• _Article_:
To describe the situation at Kennesaw State with the job change of football coach Brian Bohannon, you can start with confusing and ill-advised.

After On3 broke the news of his firing Sunday afternoon, the athletic department then issued a news release announcing that the only coach that the program has ever had had decided to resign nine games into its first season at the FBS level. That was followed Sunday night with Bohannon posting his own announcement on social media that he had not, in fact, stepped down but had been fired.

Monday afternoon, after a barrage of criticism, the athletic department released a statement from athletic director Milton Overton saying that he had indeed made the decision to fire Bohannon because of a downturn in results over the past three seasons. Overton said that, in informing Bohannon of his decision, he had offered the coach the option to announce it as a resignation.

“At the conclusion of our meeting, it was my understanding that Coach Bohannon had accepted my offer,” Overton’s statement read.

If that is indeed the truth of the situation, it still raises the question of how Overton could have allowed a misunderstanding over such an important decision to happen, let alone the question of why a school would fire its coach – especially one with a highly successful track record at that school who had served it with distinction – in the midst of its first season at the FBS level?

“They put him in a no-win situation,” Hall of Fame coach Paul Johnson, who had Bohannon on his staff at Georgia Southern, Navy and Georgia Tech, told The Atlanta Journal-Constitution. “They move up with no budget, no plans, no facilities, and then you expect that you’re going to win?”

But maybe problematic and embarrassing are the more meaningful descriptions. The botched operation speaks poorly of Overton and the university. It is ineffective leadership and a graceless way to treat an employee whose job performance, commitment to the school and personal character merited better.

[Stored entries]
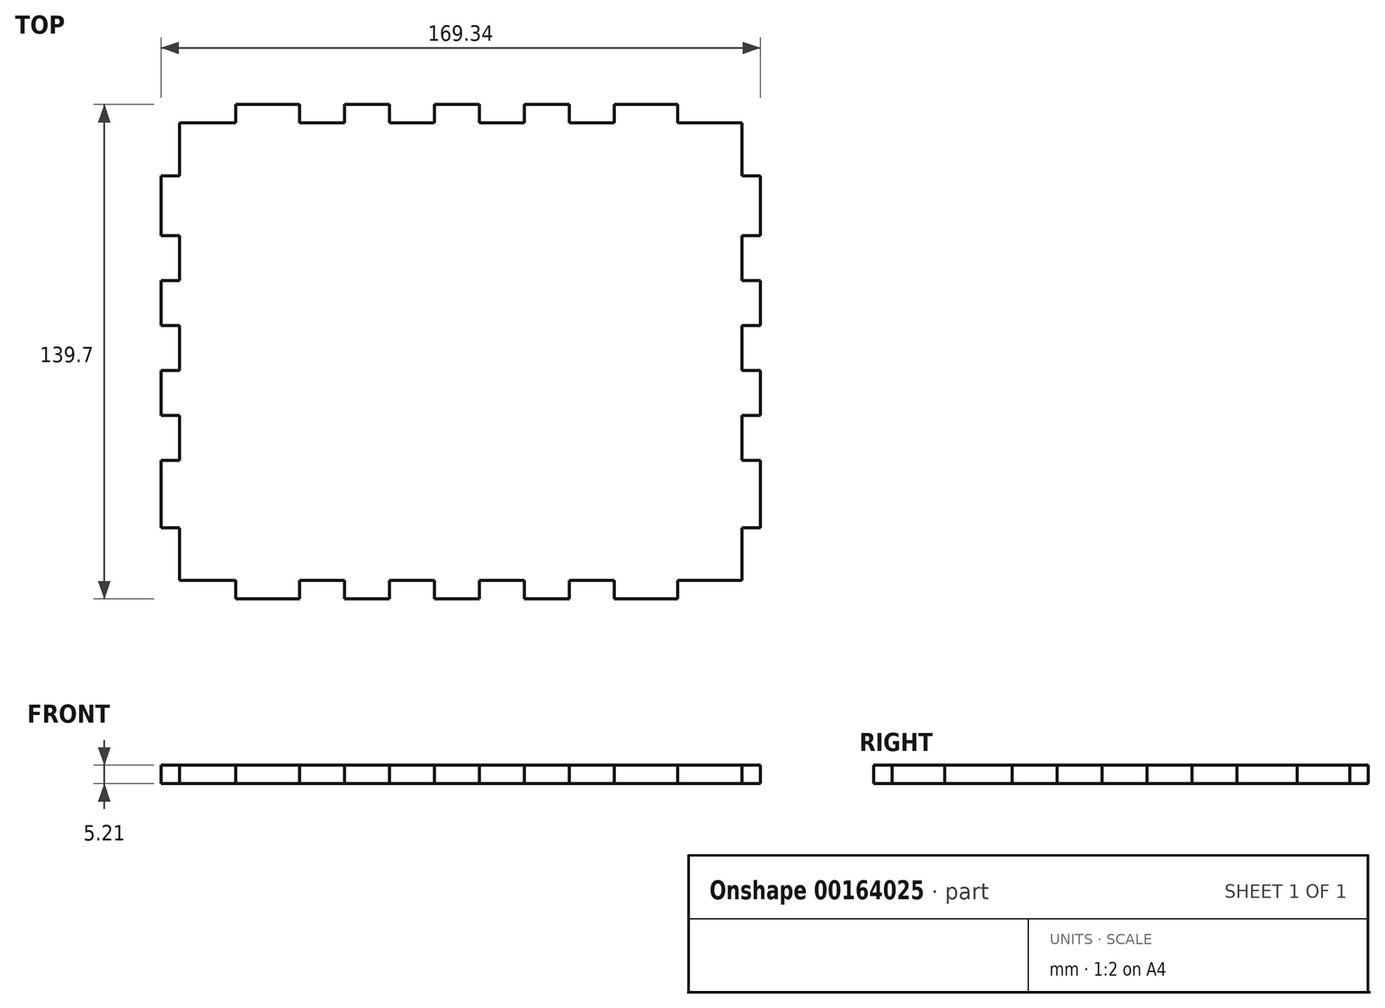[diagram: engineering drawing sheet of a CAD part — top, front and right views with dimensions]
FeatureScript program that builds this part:
annotation { "Feature Type Name" : "Feature", "Feature Type Description" : "" }
export const myFeature = defineFeature(function(context is Context, id is Id, definition is map)
    precondition{}
    {
        {
            var Q0;
            Q0=qCreatedBy(makeId("Top.planeOp"),FACE);
            var sketch = newSketch(context, id + "F0", { "sketchPlane" : qUnion([Q0])});
            skLineSegment(sketch, "E0.bottom", {"start": v(84.67, -69.85) * mm, "end": v(-84.67, -69.85) * mm});
            skLineSegment(sketch, "E0.top", {"start": v(84.67, 69.85) * mm, "end": v(-84.67, 69.85) * mm});
            skLineSegment(sketch, "E0.left", {"start": v(84.67, -69.85) * mm, "end": v(84.67, 69.85) * mm});
            skLineSegment(sketch, "E0.right", {"start": v(-84.67, -69.85) * mm, "end": v(-84.67, 69.85) * mm});
            skPoint(sketch, "E0.middle", {"position": v(0, 0) * mm});
            skSolve(sketch);
        }
        {
            var Q0;
            Q0=makeQuery(id+"F0.imprint","IMPRINT",FACE,{"disambiguationData":[TD([[makeQuery(id+"F0.imprint","IMPRINT",EDGE,{"derivedFrom":sQuery(id+"F0.wireOp",EDGE,"E0.bottom")}),-1.0]])]});
            extrude(context, id + "F1", {"entities" : qUnion([Q0]), "depth" : 5.2 * mm});
        }
        {
            var Q0;
            Q0=makeQuery(id+"F1.opExtrude","CAP_FACE",FACE,{"disambiguationData":[OSD([sQuery(id+"F0.wireOp",EDGE,"E0.bottom"),sQuery(id+"F0.wireOp",EDGE,"E0.top"),sQuery(id+"F0.wireOp",EDGE,"E0.left"),sQuery(id+"F0.wireOp",EDGE,"E0.right")])],"isStart":false});
            var sketch = newSketch(context, id + "F2", { "sketchPlane" : qUnion([Q0])});
            skLineSegment(sketch, "E1", {"start": v(-79.46, 64.64) * mm, "end": v(-79.46, 49.74) * mm});
            skLineSegment(sketch, "E2", {"start": v(-79.46, 49.74) * mm, "end": v(-84.67, 49.74) * mm});
            skLineSegment(sketch, "E3", {"start": v(-84.67, 49.74) * mm, "end": v(-84.67, 32.8) * mm});
            skLineSegment(sketch, "E4", {"start": v(-84.67, 32.8) * mm, "end": v(-79.46, 32.8) * mm});
            skLineSegment(sketch, "E5", {"start": v(-79.46, 32.8) * mm, "end": v(-79.46, 20.1) * mm});
            skLineSegment(sketch, "E6", {"start": v(-79.46, 20.1) * mm, "end": v(-84.67, 20.1) * mm});
            skLineSegment(sketch, "E7", {"start": v(-84.67, 20.1) * mm, "end": v(-84.67, 7.4) * mm});
            skLineSegment(sketch, "E8", {"start": v(-84.67, 7.4) * mm, "end": v(-79.46, 7.4) * mm});
            skLineSegment(sketch, "E9", {"start": v(-79.46, 7.4) * mm, "end": v(-79.46, -5.3) * mm});
            skLineSegment(sketch, "E10", {"start": v(-79.46, -5.3) * mm, "end": v(-84.67, -5.3) * mm});
            skLineSegment(sketch, "E11", {"start": v(-84.67, -5.3) * mm, "end": v(-84.67, -18) * mm});
            skLineSegment(sketch, "E12", {"start": v(-84.67, -18) * mm, "end": v(-79.46, -18) * mm});
            skLineSegment(sketch, "E13", {"start": v(-79.46, -18) * mm, "end": v(-79.46, -30.7) * mm});
            skLineSegment(sketch, "E14", {"start": v(-79.46, -30.7) * mm, "end": v(-84.67, -30.7) * mm});
            skLineSegment(sketch, "E15", {"start": v(-84.67, -30.7) * mm, "end": v(-84.67, -49.74) * mm});
            skLineSegment(sketch, "E16", {"start": v(-84.67, -49.74) * mm, "end": v(-79.46, -49.74) * mm});
            skLineSegment(sketch, "E17", {"start": v(-79.46, -49.74) * mm, "end": v(-79.46, -64.64) * mm});
            skLineSegment(sketch, "E18", {"start": v(-63.58, 69.85) * mm, "end": v(-45.49, 69.85) * mm});
            skLineSegment(sketch, "E19", {"start": v(-45.49, 69.85) * mm, "end": v(-45.49, 64.64) * mm});
            skLineSegment(sketch, "E20", {"start": v(-45.49, 64.64) * mm, "end": v(-32.79, 64.64) * mm});
            skLineSegment(sketch, "E21", {"start": v(-32.79, 64.64) * mm, "end": v(-32.79, 69.85) * mm});
            skLineSegment(sketch, "E22", {"start": v(-32.79, 69.85) * mm, "end": v(-20.09, 69.85) * mm});
            skLineSegment(sketch, "E23", {"start": v(-20.09, 69.85) * mm, "end": v(-20.09, 64.64) * mm});
            skLineSegment(sketch, "E24", {"start": v(-7.39, 69.85) * mm, "end": v(5.31, 69.85) * mm});
            skLineSegment(sketch, "E25", {"start": v(5.31, 69.85) * mm, "end": v(5.31, 64.64) * mm});
            skLineSegment(sketch, "E26", {"start": v(5.31, 64.64) * mm, "end": v(18.01, 64.64) * mm});
            skLineSegment(sketch, "E27", {"start": v(18.01, 64.64) * mm, "end": v(18.01, 69.85) * mm});
            skLineSegment(sketch, "E28", {"start": v(18.01, 69.85) * mm, "end": v(30.71, 69.85) * mm});
            skLineSegment(sketch, "E29", {"start": v(30.71, 69.85) * mm, "end": v(30.71, 64.64) * mm});
            skLineSegment(sketch, "E30", {"start": v(30.71, 64.64) * mm, "end": v(43.41, 64.64) * mm});
            skLineSegment(sketch, "E31", {"start": v(43.41, 64.64) * mm, "end": v(43.41, 69.85) * mm});
            skLineSegment(sketch, "E32", {"start": v(43.41, 69.85) * mm, "end": v(61.36, 69.85) * mm});
            skLineSegment(sketch, "E33", {"start": v(61.36, 69.85) * mm, "end": v(61.36, 64.64) * mm});
            skLineSegment(sketch, "E34", {"start": v(61.36, 64.64) * mm, "end": v(79.46, 64.64) * mm});
            skLineSegment(sketch, "E35", {"start": v(79.46, 49.74) * mm, "end": v(84.67, 49.74) * mm});
            skLineSegment(sketch, "E36", {"start": v(84.67, 49.74) * mm, "end": v(84.67, 32.8) * mm});
            skLineSegment(sketch, "E37", {"start": v(84.67, 32.8) * mm, "end": v(79.46, 32.8) * mm});
            skLineSegment(sketch, "E38", {"start": v(79.46, 32.8) * mm, "end": v(79.46, 20.1) * mm});
            skLineSegment(sketch, "E39", {"start": v(79.46, 20.1) * mm, "end": v(84.67, 20.1) * mm});
            skLineSegment(sketch, "E40", {"start": v(84.67, 20.1) * mm, "end": v(84.67, 7.4) * mm});
            skLineSegment(sketch, "E41", {"start": v(84.67, 7.4) * mm, "end": v(79.46, 7.4) * mm});
            skLineSegment(sketch, "E42", {"start": v(79.46, 7.4) * mm, "end": v(79.46, -5.3) * mm});
            skLineSegment(sketch, "E43", {"start": v(79.46, -5.3) * mm, "end": v(84.67, -5.3) * mm});
            skLineSegment(sketch, "E44", {"start": v(84.67, -5.3) * mm, "end": v(84.67, -18) * mm});
            skLineSegment(sketch, "E45", {"start": v(84.67, -18) * mm, "end": v(79.46, -18) * mm});
            skLineSegment(sketch, "E46", {"start": v(79.46, -18) * mm, "end": v(79.46, -30.7) * mm});
            skLineSegment(sketch, "E47", {"start": v(79.46, -30.7) * mm, "end": v(84.67, -30.7) * mm});
            skLineSegment(sketch, "E48", {"start": v(84.67, -30.7) * mm, "end": v(84.67, -49.74) * mm});
            skLineSegment(sketch, "E49", {"start": v(84.67, -49.74) * mm, "end": v(79.46, -49.74) * mm});
            skLineSegment(sketch, "E50", {"start": v(79.46, -49.74) * mm, "end": v(79.46, -64.64) * mm});
            skLineSegment(sketch, "E51", {"start": v(-79.46, -64.64) * mm, "end": v(-63.58, -64.64) * mm});
            skLineSegment(sketch, "E52", {"start": v(-63.58, -64.64) * mm, "end": v(-63.58, -69.85) * mm});
            skLineSegment(sketch, "E53", {"start": v(-63.58, -69.85) * mm, "end": v(-45.49, -69.85) * mm});
            skLineSegment(sketch, "E54", {"start": v(-45.49, -69.85) * mm, "end": v(-45.49, -64.64) * mm});
            skLineSegment(sketch, "E55", {"start": v(-45.49, -64.64) * mm, "end": v(-32.79, -64.64) * mm});
            skLineSegment(sketch, "E56", {"start": v(-32.79, -64.64) * mm, "end": v(-32.79, -69.85) * mm});
            skLineSegment(sketch, "E57", {"start": v(-32.79, -69.85) * mm, "end": v(-20.09, -69.85) * mm});
            skLineSegment(sketch, "E58", {"start": v(-20.09, -69.85) * mm, "end": v(-20.09, -64.64) * mm});
            skLineSegment(sketch, "E59", {"start": v(-20.09, -64.64) * mm, "end": v(-7.39, -64.64) * mm});
            skLineSegment(sketch, "E60", {"start": v(-7.39, -64.64) * mm, "end": v(-7.39, -69.85) * mm});
            skLineSegment(sketch, "E61", {"start": v(-7.39, -69.85) * mm, "end": v(5.31, -69.85) * mm});
            skLineSegment(sketch, "E62", {"start": v(5.31, -69.85) * mm, "end": v(5.31, -64.64) * mm});
            skLineSegment(sketch, "E63", {"start": v(43.41, -64.64) * mm, "end": v(43.41, -69.85) * mm});
            skLineSegment(sketch, "E64", {"start": v(43.41, -69.85) * mm, "end": v(61.36, -69.85) * mm});
            skLineSegment(sketch, "E65", {"start": v(61.36, -69.85) * mm, "end": v(61.36, -64.64) * mm});
            skLineSegment(sketch, "E66", {"start": v(61.36, -64.64) * mm, "end": v(79.46, -64.64) * mm});
            skLineSegment(sketch, "E67", {"start": v(-7.39, 69.85) * mm, "end": v(-7.39, 64.64) * mm});
            skLineSegment(sketch, "E68", {"start": v(-7.39, 64.64) * mm, "end": v(-20.09, 64.64) * mm});
            skLineSegment(sketch, "E69", {"start": v(43.41, -64.64) * mm, "end": v(30.71, -64.64) * mm});
            skLineSegment(sketch, "E70", {"start": v(30.71, -64.64) * mm, "end": v(30.71, -69.85) * mm});
            skLineSegment(sketch, "E71", {"start": v(18.01, -64.64) * mm, "end": v(5.31, -64.64) * mm});
            skLineSegment(sketch, "E72", {"start": v(-63.58, 69.85) * mm, "end": v(-63.58, 64.64) * mm});
            skLineSegment(sketch, "E73", {"start": v(-63.58, 64.64) * mm, "end": v(-79.46, 64.64) * mm});
            skLineSegment(sketch, "E74", {"start": v(79.46, 64.64) * mm, "end": v(79.46, 49.74) * mm});
            skLineSegment(sketch, "E75", {"start": v(18.01, -64.64) * mm, "end": v(18.01, -69.85) * mm});
            skLineSegment(sketch, "E76", {"start": v(18.01, -69.85) * mm, "end": v(30.71, -69.85) * mm});
            skSolve(sketch);
        }
        {
            var Q0;
            Q0=makeQuery(id+"F2.imprint","IMPRINT",FACE,{"disambiguationData":[TD([[makeQuery(id+"F2.imprint","IMPRINT",EDGE,{"derivedFrom":sQuery(id+"F2.wireOp",EDGE,"E1")}),-1.0]])]});
            var Q1;
            {var subQ0=sQuery(id+"F2.wireOp",EDGE,"E4");Q1=makeQuery(id+"F2.imprint","IMPRINT",FACE,{"disambiguationData":[TD([[makeQuery(id+"F2.imprint","IMPRINT",EDGE,{"derivedFrom":subQ0}),-1.0]])]});}
            var Q2;
            {var subQ0=sQuery(id+"F2.wireOp",EDGE,"E8");Q2=makeQuery(id+"F2.imprint","IMPRINT",FACE,{"disambiguationData":[TD([[makeQuery(id+"F2.imprint","IMPRINT",EDGE,{"derivedFrom":subQ0}),-1.0]])]});}
            var Q3;
            {var subQ0=sQuery(id+"F2.wireOp",EDGE,"E12");Q3=makeQuery(id+"F2.imprint","IMPRINT",FACE,{"disambiguationData":[TD([[makeQuery(id+"F2.imprint","IMPRINT",EDGE,{"derivedFrom":subQ0}),-1.0]])]});}
            var Q4;
            {var subQ1=sQuery(id+"F2.wireOp",EDGE,"E16");Q4=makeQuery(id+"F2.imprint","IMPRINT",FACE,{"disambiguationData":[TD([[makeQuery(id+"F2.imprint","IMPRINT",EDGE,{"derivedFrom":subQ1}),-1.0]])]});}
            var Q5;
            {var subQ0=sQuery(id+"F2.wireOp",EDGE,"E54");Q5=makeQuery(id+"F2.imprint","IMPRINT",FACE,{"disambiguationData":[TD([[makeQuery(id+"F2.imprint","IMPRINT",EDGE,{"derivedFrom":subQ0}),-1.0]])]});}
            var Q6;
            {var subQ0=sQuery(id+"F2.wireOp",EDGE,"E58");Q6=makeQuery(id+"F2.imprint","IMPRINT",FACE,{"disambiguationData":[TD([[makeQuery(id+"F2.imprint","IMPRINT",EDGE,{"derivedFrom":subQ0}),-1.0]])]});}
            var Q7;
            {var subQ0=sQuery(id+"F2.wireOp",EDGE,"E62");Q7=makeQuery(id+"F2.imprint","IMPRINT",FACE,{"disambiguationData":[TD([[makeQuery(id+"F2.imprint","IMPRINT",EDGE,{"derivedFrom":subQ0}),-1.0]])]});}
            var Q8;
            {var subQ0=sQuery(id+"F2.wireOp",EDGE,"E63");Q8=makeQuery(id+"F2.imprint","IMPRINT",FACE,{"disambiguationData":[TD([[makeQuery(id+"F2.imprint","IMPRINT",EDGE,{"derivedFrom":subQ0}),-1.0]])]});}
            var Q9;
            {var subQ4=sQuery(id+"F2.wireOp",EDGE,"E49");Q9=makeQuery(id+"F2.imprint","IMPRINT",FACE,{"disambiguationData":[TD([[makeQuery(id+"F2.imprint","IMPRINT",EDGE,{"derivedFrom":subQ4}),1.0]])]});}
            var Q10;
            {var subQ0=sQuery(id+"F2.wireOp",EDGE,"E45");Q10=makeQuery(id+"F2.imprint","IMPRINT",FACE,{"disambiguationData":[TD([[makeQuery(id+"F2.imprint","IMPRINT",EDGE,{"derivedFrom":subQ0}),1.0]])]});}
            var Q11;
            {var subQ0=sQuery(id+"F2.wireOp",EDGE,"E41");Q11=makeQuery(id+"F2.imprint","IMPRINT",FACE,{"disambiguationData":[TD([[makeQuery(id+"F2.imprint","IMPRINT",EDGE,{"derivedFrom":subQ0}),1.0]])]});}
            var Q12;
            {var subQ1=sQuery(id+"F2.wireOp",EDGE,"E33");Q12=makeQuery(id+"F2.imprint","IMPRINT",FACE,{"disambiguationData":[TD([[makeQuery(id+"F2.imprint","IMPRINT",EDGE,{"derivedFrom":subQ1}),1.0]])]});}
            var Q13;
            {var subQ0=sQuery(id+"F2.wireOp",EDGE,"E29");Q13=makeQuery(id+"F2.imprint","IMPRINT",FACE,{"disambiguationData":[TD([[makeQuery(id+"F2.imprint","IMPRINT",EDGE,{"derivedFrom":subQ0}),1.0]])]});}
            var Q14;
            {var subQ0=sQuery(id+"F2.wireOp",EDGE,"E25");Q14=makeQuery(id+"F2.imprint","IMPRINT",FACE,{"disambiguationData":[TD([[makeQuery(id+"F2.imprint","IMPRINT",EDGE,{"derivedFrom":subQ0}),1.0]])]});}
            var Q15;
            {var subQ0=sQuery(id+"F2.wireOp",EDGE,"E37");Q15=makeQuery(id+"F2.imprint","IMPRINT",FACE,{"disambiguationData":[TD([[makeQuery(id+"F2.imprint","IMPRINT",EDGE,{"derivedFrom":subQ0}),1.0]])]});}
            var Q16;
            {var subQ0=sQuery(id+"F2.wireOp",EDGE,"E23");Q16=makeQuery(id+"F2.imprint","IMPRINT",FACE,{"disambiguationData":[TD([[makeQuery(id+"F2.imprint","IMPRINT",EDGE,{"derivedFrom":subQ0}),1.0]])]});}
            var Q17;
            {var subQ0=sQuery(id+"F2.wireOp",EDGE,"E19");Q17=makeQuery(id+"F2.imprint","IMPRINT",FACE,{"disambiguationData":[TD([[makeQuery(id+"F2.imprint","IMPRINT",EDGE,{"derivedFrom":subQ0}),1.0]])]});}
            extrude(context, id + "F3", {"entities" : qUnion([Q0, Q1, Q2, Q3, Q4, Q5, Q6, Q7, Q8, Q9, Q10, Q11, Q12, Q13, Q14, Q15, Q16, Q17]), "operationType" : NewBodyOperationType.REMOVE, "endBound" : BoundingType.THROUGH_ALL, "oppositeDirection" : true, "depth" : 25.4 * mm});
        }
    });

• _Directives_:
- 1) Locate every line of the records that contains the string "sketchPlane", treating uppercase and lowercase as different.
- 2) Pick up the article on Kennesaw State's firing of football coach Brian Bohannon after its final sentence and keep writing it.

• _Answers provided_:
- 1)
            var sketch = newSketch(context, id + "F0", { "sketchPlane" : qUnion([Q0])});
            var sketch = newSketch(context, id + "F2", { "sketchPlane" : qUnion([Q0])});

- 2)
It’s Overton’s right as AD to make a change. And, if Bohannon is to be judged on recent performance, there’s room to criticize. From the first season in 2015, the former Georgia wide receiver led a standout operation. The Owls were 63-18 in their first seven seasons (2015-2021) with three Big South titles and four FCS playoff berths.

More recently, the wins have slowed. The school announced the move to FBS in October 2022. The Owls were 5-6 that year. They were 3-6 in 2023 as an FCS independent, although they had one-possession losses to two teams that went to the FCS playoffs and another to a team in its first year at the FBS level. Further, Bohannon aimed to redshirt as many team members as he could because, ineligible for the postseason, there was no championship to pursue.

KSU is now 1-8, although the one win was monumental – an upset of undefeated Liberty, a team that was vying for a spot in the College Football Playoff.

Perhaps Overton saw the immediate success of other programs making the jump to FBS, namely James Madison and Jacksonville State, and thought Bohannon ought to be able to do likewise.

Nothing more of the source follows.